:: Problem set ::
1. Answer these questions about the stablecoin passage, one answer per line, marked the same way:
(a) What combined market cap have stablecoins surged past in 2025?
(b) What did Wood previously assume Bitcoin would dominate?
(c) What does Wood say Bitcoin is evolving into?
2. From the rows, quote the part that opens with the line containing "Digital Marketing and SEO" and closes with the line containing "u with tips to optimize your content.", including both of those lines.

#### Study text ####

Stablecoins — cryptocurrencies pegged 1:1 to fiat currencies like the U.S. dollar — have become the workhorse of crypto transactions. Tether ‘s USDT (CRYPTO:USDT), Circle Internet Group‘s (NASDAQ:CRCL) USDC (CRYPTO:USDC) and newer entrants like PayPal’s (NASDAQ:PYPL) PYUSD (CRYPTO:PYUSD) now facilitates trillions in annual transfer volume, powering DeFi, cross-border payments, and trading. Their combined market cap has surged past $200 billion in 2025, up from $130 billion just 18 months prior.
Wood had previously assumed Bitcoin would dominate not just store-of-value narratives but also medium-of-exchange use cases. But stablecoins have filled that role far more efficiently, offering price stability, speed, and regulatory clarity that volatile assets like Bitcoin can’t match for everyday use.
“Bitcoin is evolving into a monetary base layer,” Wood explained, “while stablecoins handle the transactional overlay.” This specialization reduces Bitcoin’s total addressable market in payments — a key growth driver in ARK’s original model.

#### Data provided ####

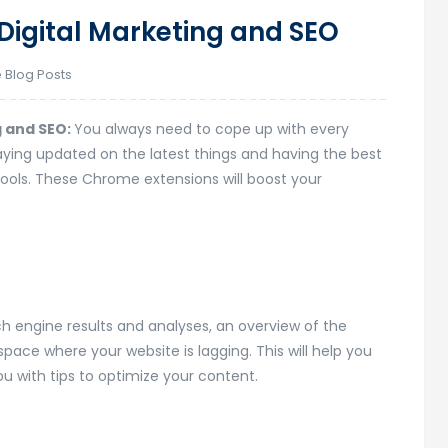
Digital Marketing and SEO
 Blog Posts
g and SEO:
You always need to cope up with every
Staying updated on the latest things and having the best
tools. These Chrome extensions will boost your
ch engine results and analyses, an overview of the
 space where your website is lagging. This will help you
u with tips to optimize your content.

####
#### Data provided ####

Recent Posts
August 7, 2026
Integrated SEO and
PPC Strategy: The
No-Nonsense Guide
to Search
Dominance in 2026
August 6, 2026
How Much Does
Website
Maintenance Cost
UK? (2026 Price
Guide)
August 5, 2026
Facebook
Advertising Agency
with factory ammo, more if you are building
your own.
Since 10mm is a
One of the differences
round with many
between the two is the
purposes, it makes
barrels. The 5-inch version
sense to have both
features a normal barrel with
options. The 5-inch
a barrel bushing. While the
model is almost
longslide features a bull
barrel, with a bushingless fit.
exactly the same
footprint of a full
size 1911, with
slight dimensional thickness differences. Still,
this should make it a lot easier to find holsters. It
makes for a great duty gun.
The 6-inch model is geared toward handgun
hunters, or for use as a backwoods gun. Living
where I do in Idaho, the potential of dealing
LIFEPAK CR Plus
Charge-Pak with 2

####
#### Data provided ####

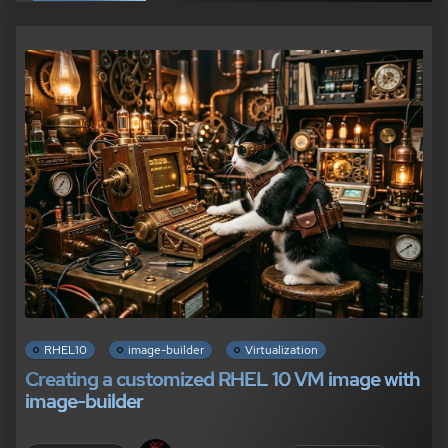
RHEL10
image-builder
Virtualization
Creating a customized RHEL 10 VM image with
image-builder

####

:: Exercise answers ::
1.
(a) $200 billion
(b) Store-of-value narratives and medium-of-exchange use cases
(c) A monetary base layer

2.
Digital Marketing and SEO
 Blog Posts
g and SEO:
You always need to cope up with every
Staying updated on the latest things and having the best
tools. These Chrome extensions will boost your
ch engine results and analyses, an overview of the
 space where your website is lagging. This will help you
u with tips to optimize your content.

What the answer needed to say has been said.